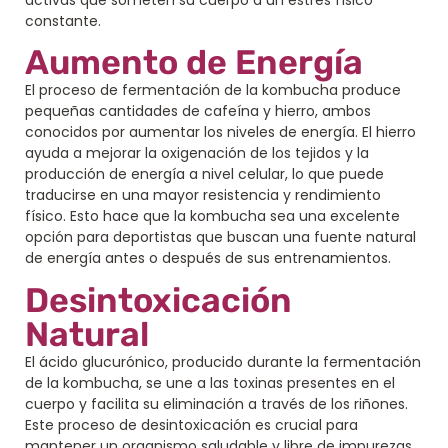
constante.
Aumento de Energía
El proceso de fermentación de la kombucha produce
pequeñas cantidades de cafeína y hierro, ambos
conocidos por aumentar los niveles de energía. El hierro
ayuda a mejorar la oxigenación de los tejidos y la
producción de energía a nivel celular, lo que puede
traducirse en una mayor resistencia y rendimiento
físico. Esto hace que la kombucha sea una excelente
opción para deportistas que buscan una fuente natural
de energía antes o después de sus entrenamientos.
Desintoxicación
Natural
El ácido glucurónico, producido durante la fermentación
de la kombucha, se une a las toxinas presentes en el
cuerpo y facilita su eliminación a través de los riñones.
Este proceso de desintoxicación es crucial para
mantener un organismo saludable y libre de impurezas.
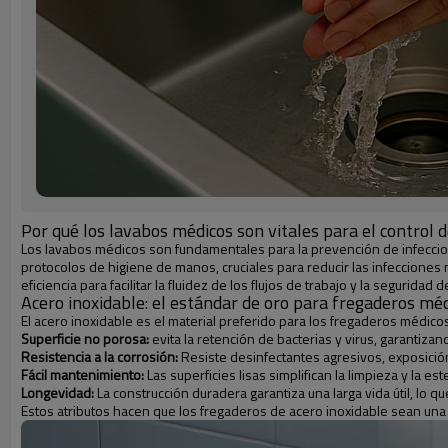
Por qué los lavabos médicos son vitales para el control d
Los lavabos médicos son fundamentales para la prevención de infeccion
protocolos de higiene de manos, cruciales para reducir las infecciones n
eficiencia para facilitar la fluidez de los flujos de trabajo y la seguridad d
Acero inoxidable: el estándar de oro para fregaderos mé
El acero inoxidable es el material preferido para los fregaderos médic
Superficie no porosa:
evita la retención de bacterias y virus, garantizan
Resistencia a la corrosión:
Resiste desinfectantes agresivos, exposición
Fácil mantenimiento:
Las superficies lisas simplifican la limpieza y la este
Longevidad:
La construcción duradera garantiza una larga vida útil, lo q
Estos atributos hacen que los fregaderos de acero inoxidable sean una 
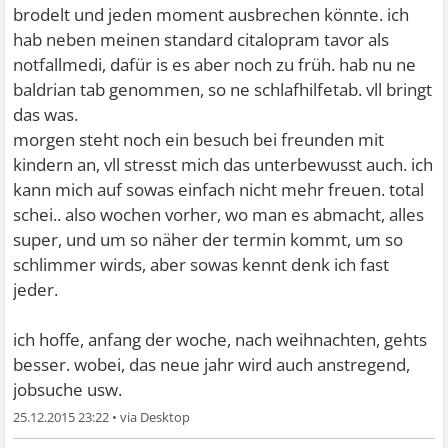
brodelt und jeden moment ausbrechen könnte. ich
hab neben meinen standard citalopram tavor als
notfallmedi, dafür is es aber noch zu früh. hab nu ne
baldrian tab genommen, so ne schlafhilfetab. vll bringt
das was.
morgen steht noch ein besuch bei freunden mit
kindern an, vll stresst mich das unterbewusst auch. ich
kann mich auf sowas einfach nicht mehr freuen. total
schei.. also wochen vorher, wo man es abmacht, alles
super, und um so näher der termin kommt, um so
schlimmer wirds, aber sowas kennt denk ich fast
jeder.
ich hoffe, anfang der woche, nach weihnachten, gehts
besser. wobei, das neue jahr wird auch anstregend,
jobsuche usw.
25.12.2015 23:22
•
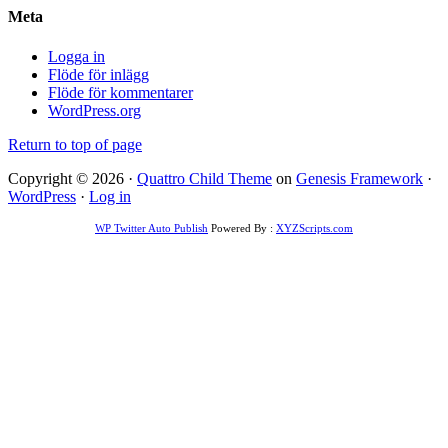
Meta
Logga in
Flöde för inlägg
Flöde för kommentarer
WordPress.org
Return to top of page
Copyright © 2026 ·
Quattro Child Theme
on
Genesis Framework
·
WordPress
·
Log in
WP Twitter Auto Publish
Powered By :
XYZScripts.com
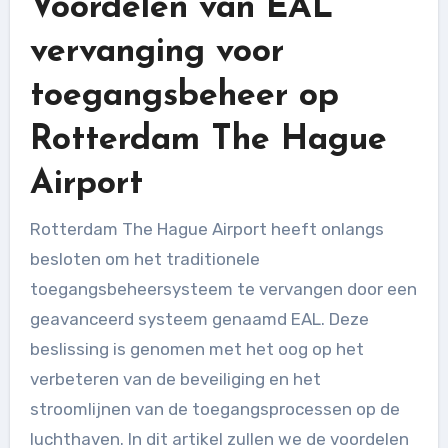
Voordelen van EAL
vervanging voor
toegangsbeheer op
Rotterdam The Hague
Airport
Rotterdam The Hague Airport heeft onlangs
besloten om het traditionele
toegangsbeheersysteem te vervangen door een
geavanceerd systeem genaamd EAL. Deze
beslissing is genomen met het oog op het
verbeteren van de beveiliging en het
stroomlijnen van de toegangsprocessen op de
luchthaven. In dit artikel zullen we de voordelen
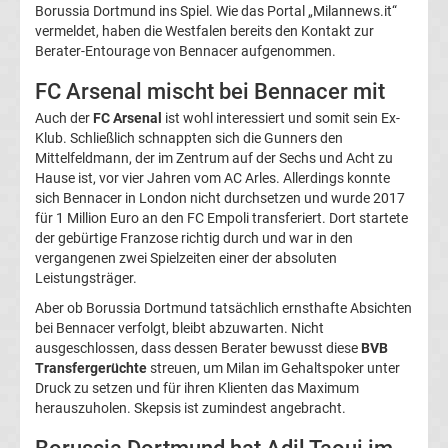
Borussia Dortmund ins Spiel. Wie das Portal „Milannews.it“
UEFA
vermeldet, haben die Westfalen bereits den Kontakt zur
Berater-Entourage von Bennacer aufgenommen.
Youth
FC Arsenal mischt bei Bennacer mit
Auch der
FC Arsenal
ist wohl interessiert und somit sein Ex-
League
Klub. Schließlich schnappten sich die Gunners den
Mittelfeldmann, der im Zentrum auf der Sechs und Acht zu
Fußball
Hause ist, vor vier Jahren vom AC Arles. Allerdings konnte
sich Bennacer in London nicht durchsetzen und wurde 2017
für 1 Million Euro an den FC Empoli transferiert. Dort startete
WM
der gebürtige Franzose richtig durch und war in den
vergangenen zwei Spielzeiten einer der absoluten
Fußball
Leistungsträger.
Aber ob Borussia Dortmund tatsächlich ernsthafte Absichten
EM
bei Bennacer verfolgt, bleibt abzuwarten. Nicht
ausgeschlossen, dass dessen Berater bewusst diese
BVB
Transfergerüchte
streuen, um Milan im Gehaltspoker unter
Frauenfußball
Druck zu setzen und für ihren Klienten das Maximum
herauszuholen. Skepsis ist zumindest angebracht.
Amateurfußball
● ● ● ● ●
- **THE TASK**:
Your output must reproduce the material above in full, with no pictures.

- **TASK RESULT**:
constante.
Aumento de Energía
El proceso de fermentación de la kombucha produce
pequeñas cantidades de cafeína y hierro, ambos
conocidos por aumentar los niveles de energía. El hierro
ayuda a mejorar la oxigenación de los tejidos y la
producción de energía a nivel celular, lo que puede
traducirse en una mayor resistencia y rendimiento
físico. Esto hace que la kombucha sea una excelente
opción para deportistas que buscan una fuente natural
de energía antes o después de sus entrenamientos.
Desintoxicación
Natural
El ácido glucurónico, producido durante la fermentación
de la kombucha, se une a las toxinas presentes en el
cuerpo y facilita su eliminación a través de los riñones.
Este proceso de desintoxicación es crucial para
mantener un organismo saludable y libre de impurezas.
Por qué los lavabos médicos son vitales para el control d
Los lavabos médicos son fundamentales para la prevención de infeccion
protocolos de higiene de manos, cruciales para reducir las infecciones n
eficiencia para facilitar la fluidez de los flujos de trabajo y la seguridad d
Acero inoxidable: el estándar de oro para fregaderos mé
El acero inoxidable es el material preferido para los fregaderos médic
Superficie no porosa:
evita la retención de bacterias y virus, garantizan
Resistencia a la corrosión:
Resiste desinfectantes agresivos, exposición
Fácil mantenimiento:
Las superficies lisas simplifican la limpieza y la este
Longevidad:
La construcción duradera garantiza una larga vida útil, lo q
Estos atributos hacen que los fregaderos de acero inoxidable sean una 
brodelt und jeden moment ausbrechen könnte. ich
hab neben meinen standard citalopram tavor als
notfallmedi, dafür is es aber noch zu früh. hab nu ne
baldrian tab genommen, so ne schlafhilfetab. vll bringt
das was.
morgen steht noch ein besuch bei freunden mit
kindern an, vll stresst mich das unterbewusst auch. ich
kann mich auf sowas einfach nicht mehr freuen. total
schei.. also wochen vorher, wo man es abmacht, alles
super, und um so näher der termin kommt, um so
schlimmer wirds, aber sowas kennt denk ich fast
jeder.
ich hoffe, anfang der woche, nach weihnachten, gehts
besser. wobei, das neue jahr wird auch anstregend,
jobsuche usw.
25.12.2015 23:22
•
Meta
Logga in
Flöde för inlägg
Flöde för kommentarer
WordPress.org
Return to top of page
Copyright © 2026 ·
Quattro Child Theme
on
Genesis Framework
·
WordPress
·
Log in
WP Twitter Auto Publish
Powered By :
XYZScripts.com
Voordelen van EAL
vervanging voor
toegangsbeheer op
Rotterdam The Hague
Airport
Rotterdam The Hague Airport heeft onlangs
besloten om het traditionele
toegangsbeheersysteem te vervangen door een
geavanceerd systeem genaamd EAL. Deze
beslissing is genomen met het oog op het
verbeteren van de beveiliging en het
stroomlijnen van de toegangsprocessen op de
luchthaven. In dit artikel zullen we de voordelen
Borussia Dortmund ins Spiel. Wie das Portal „Milannews.it“
UEFA
vermeldet, haben die Westfalen bereits den Kontakt zur
Berater-Entourage von Bennacer aufgenommen.
Youth
FC Arsenal mischt bei Bennacer mit
Auch der
FC Arsenal
ist wohl interessiert und somit sein Ex-
League
Klub. Schließlich schnappten sich die Gunners den
Mittelfeldmann, der im Zentrum auf der Sechs und Acht zu
Fußball
Hause ist, vor vier Jahren vom AC Arles. Allerdings konnte
sich Bennacer in London nicht durchsetzen und wurde 2017
für 1 Million Euro an den FC Empoli transferiert. Dort startete
WM
der gebürtige Franzose richtig durch und war in den
vergangenen zwei Spielzeiten einer der absoluten
Fußball
Leistungsträger.
Aber ob Borussia Dortmund tatsächlich ernsthafte Absichten
EM
bei Bennacer verfolgt, bleibt abzuwarten. Nicht
ausgeschlossen, dass dessen Berater bewusst diese
BVB
Transfergerüchte
streuen, um Milan im Gehaltspoker unter
Frauenfußball
Druck zu setzen und für ihren Klienten das Maximum
herauszuholen. Skepsis ist zumindest angebracht.
Amateurfußball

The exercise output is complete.